Moving from the analysis of a single analyte in a single standard using a single wavelength
\[\left[ A_{\lambda, std} \right]_{1\ \times\ 1}\ =\ \left[\epsilon_{\lambda} b\right]_{1\ \times\ 1}\ \times\left[C_{std}\right]_{1\ \times\ 1} \nonumber\]
to the analysis of multiple analytes using multiple standards and multiple wavelengths
\[\begin{bmatrix} \cdots & \cdots & \cdots \\ \vdots & A_{\lambda, std} & \vdots \\ \cdots & \cdots & \cdots \end{bmatrix}_{r \times c} = \begin{bmatrix} \cdots & \cdots & \cdots \\ \vdots & \epsilon_{\lambda} b & \vdots \\ \cdots & \cdots & \cdots \end{bmatrix}_{r \times n} \times \begin{bmatrix} \cdots & \cdots & \cdots \\ \vdots & C_{std} & \vdots \\ \cdots & \cdots & \cdots \end{bmatrix}_{n \times c} + \begin{bmatrix} \cdots & \cdots & \cdots \\ \vdots & E & \vdots \\ \cdots & \cdots & \cdots \end{bmatrix}_{r \times c} \nonumber\]

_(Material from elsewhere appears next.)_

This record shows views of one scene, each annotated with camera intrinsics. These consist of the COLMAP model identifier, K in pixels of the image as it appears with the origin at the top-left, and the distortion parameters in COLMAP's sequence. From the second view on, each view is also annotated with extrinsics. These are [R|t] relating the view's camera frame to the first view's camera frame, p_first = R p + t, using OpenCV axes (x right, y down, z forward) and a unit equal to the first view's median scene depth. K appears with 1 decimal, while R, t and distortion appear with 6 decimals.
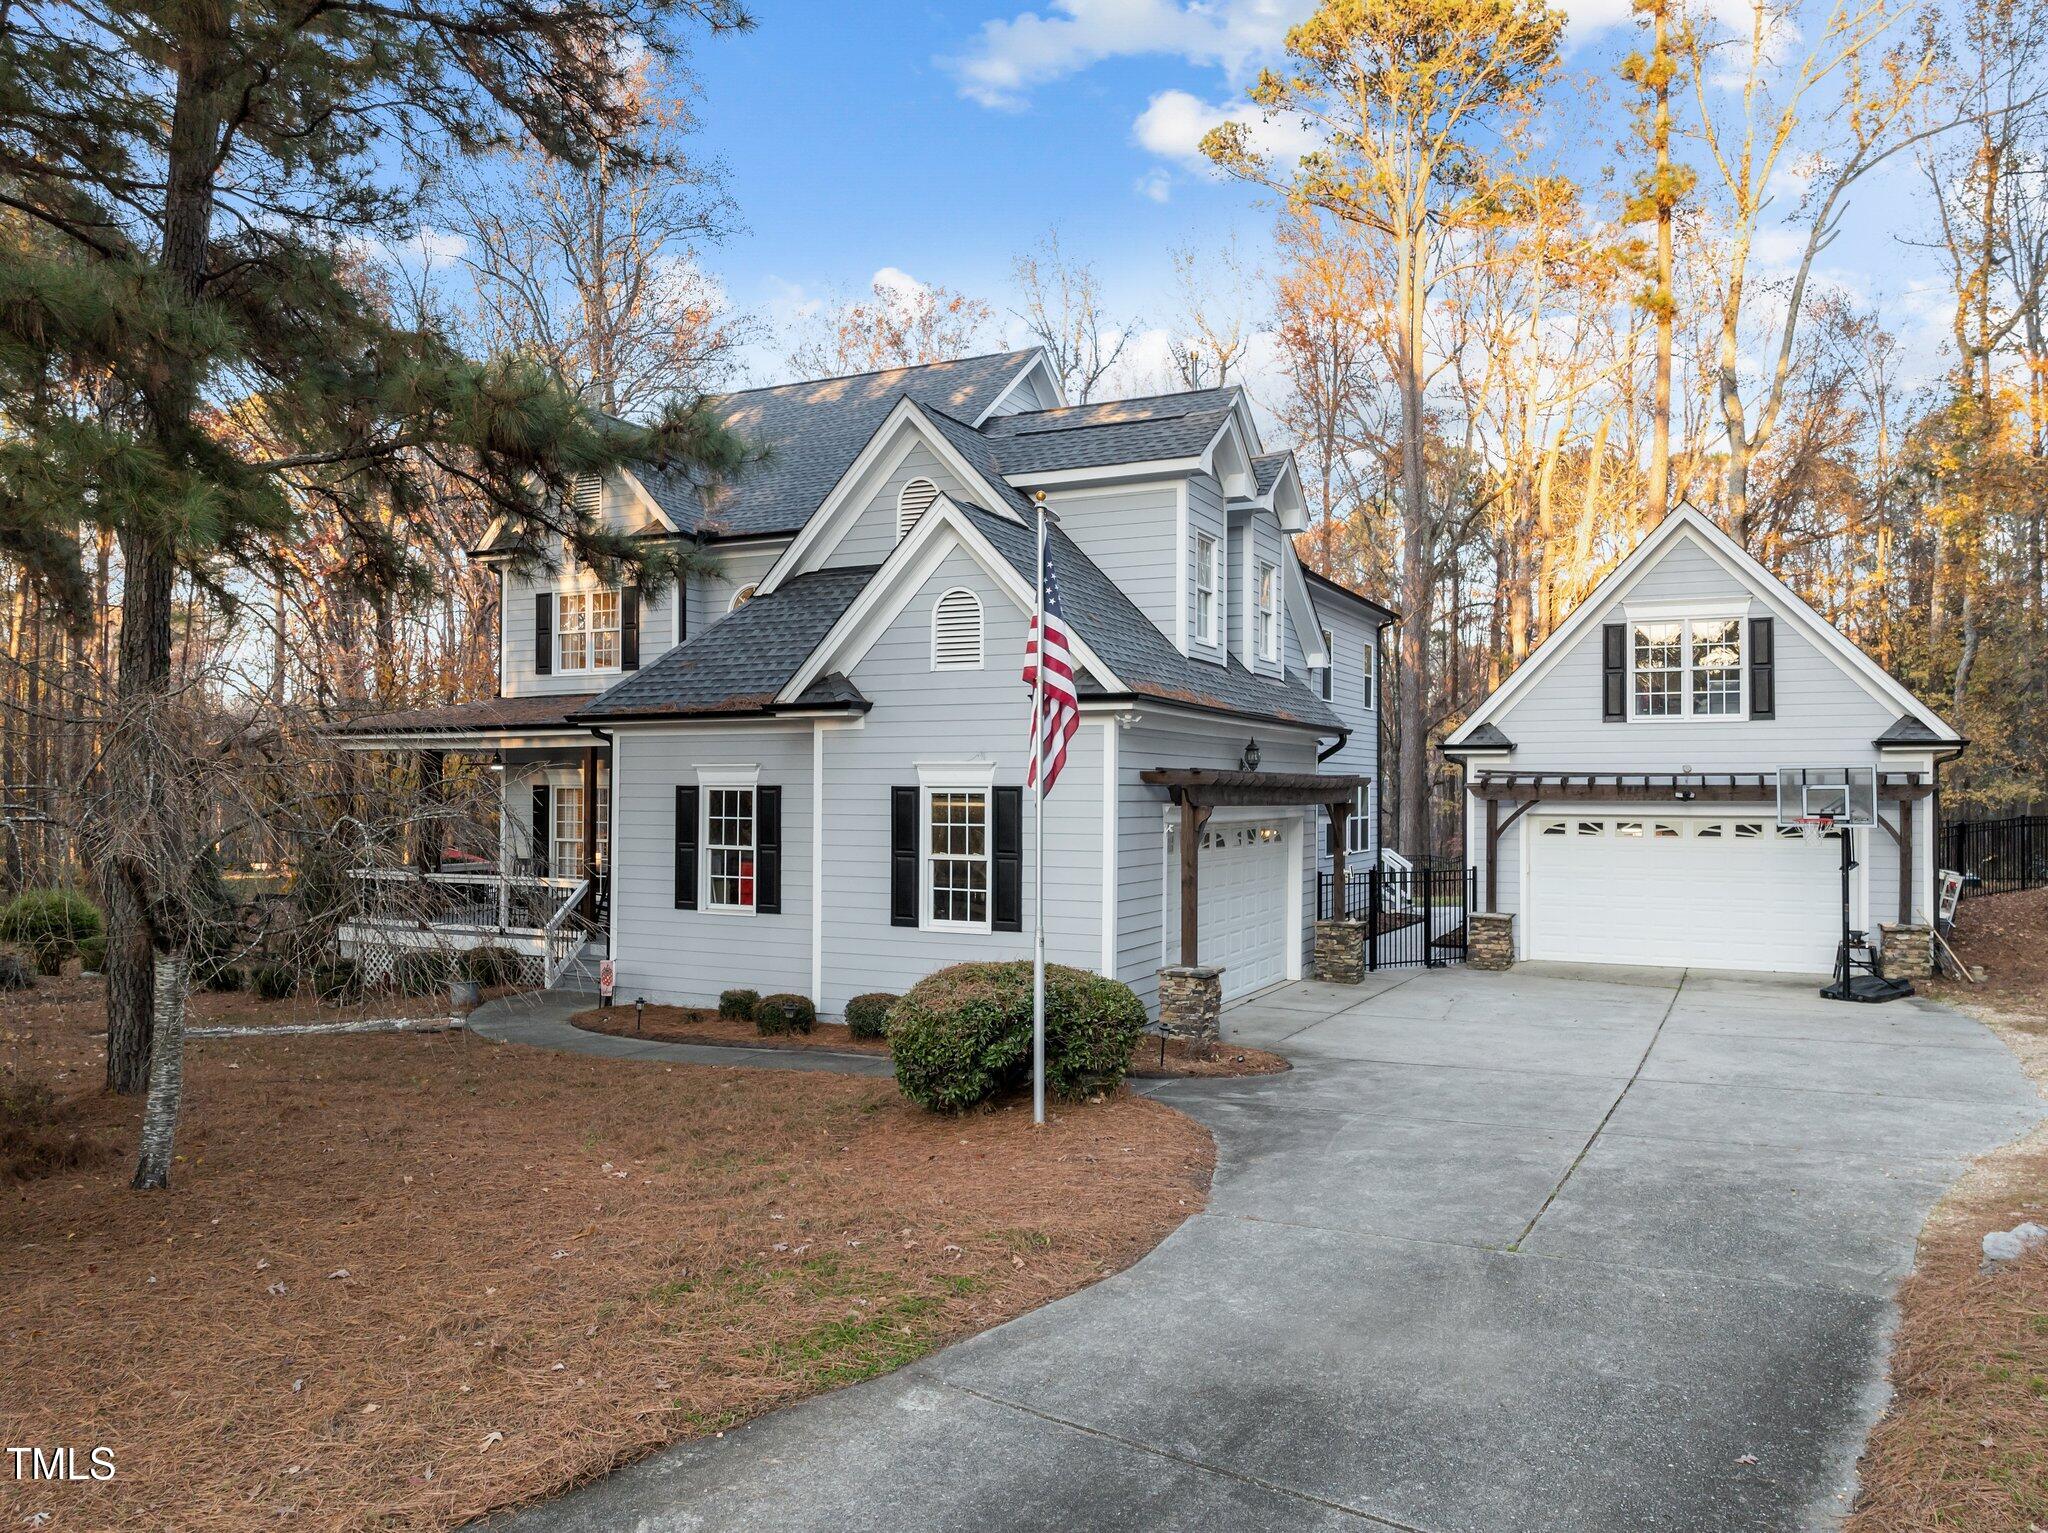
lens RADIAL K [[1449.9, 0, 1024.0], [0, 1449.9, 766.5], [0, 0, 1]] dist [-0.028876, -0.002794]
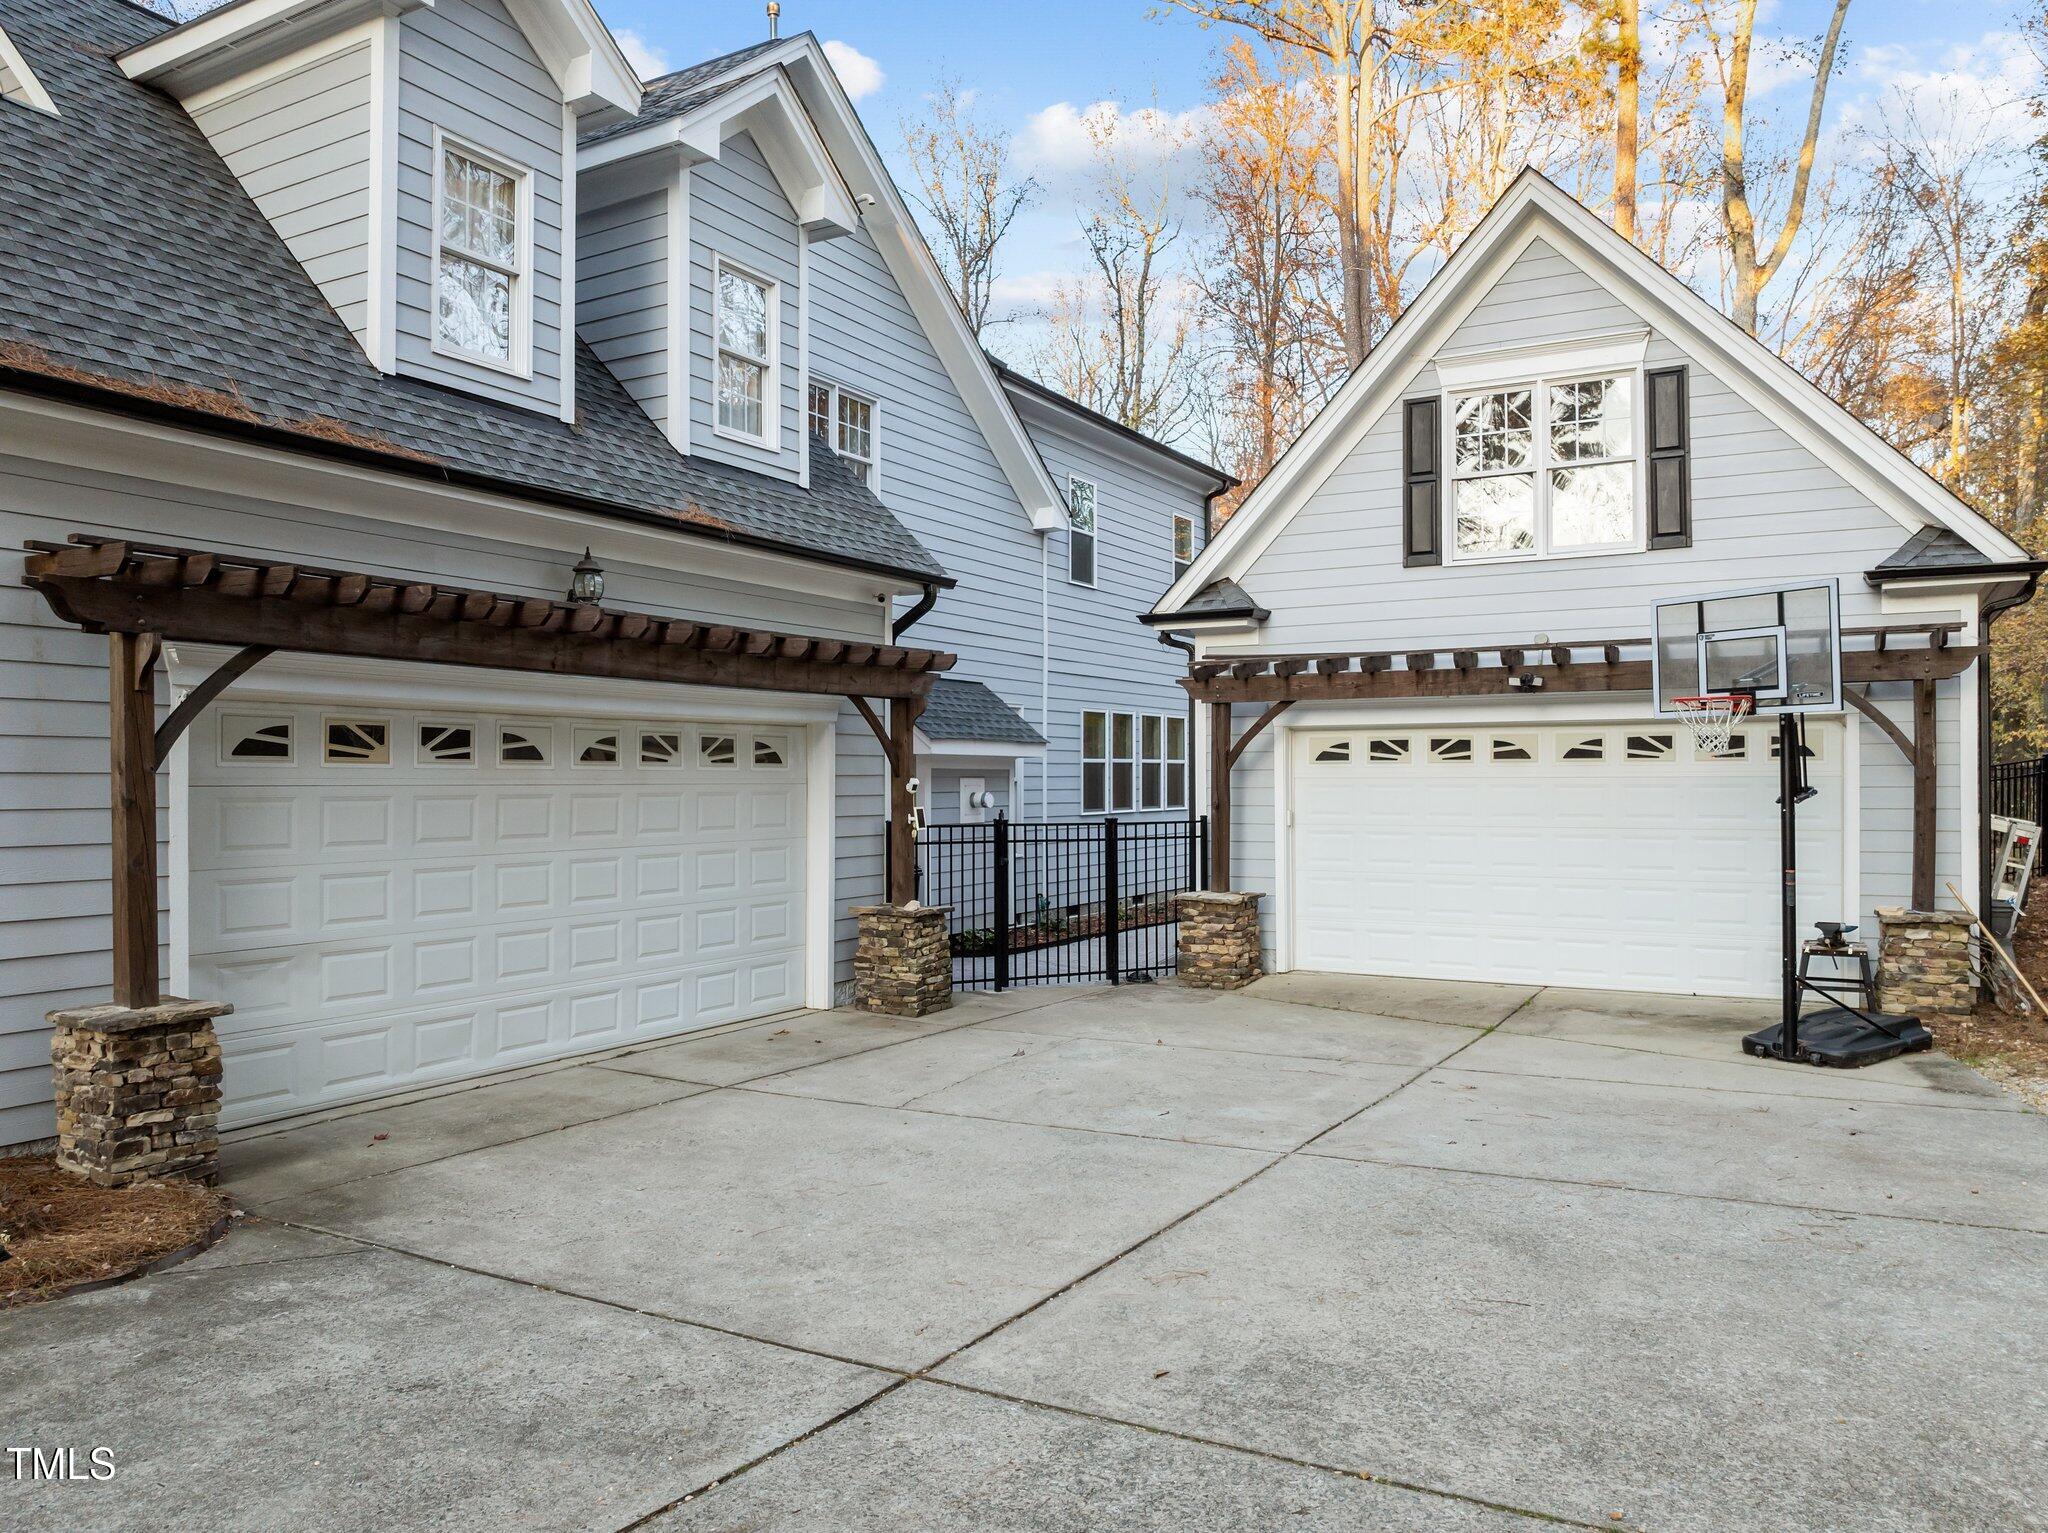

required a significant increase in computational power and a significant growth in the capabilities of instrumentation; not surprisingly, new chemometric techniques rely on and are driven by developments in computer science and instrumental analysis! In turn, new chemometric techniques open up new areas of analysis and encourage innovations in computer science and instrumental analysis. This is why chemometrics is an important part of analytical chemistry.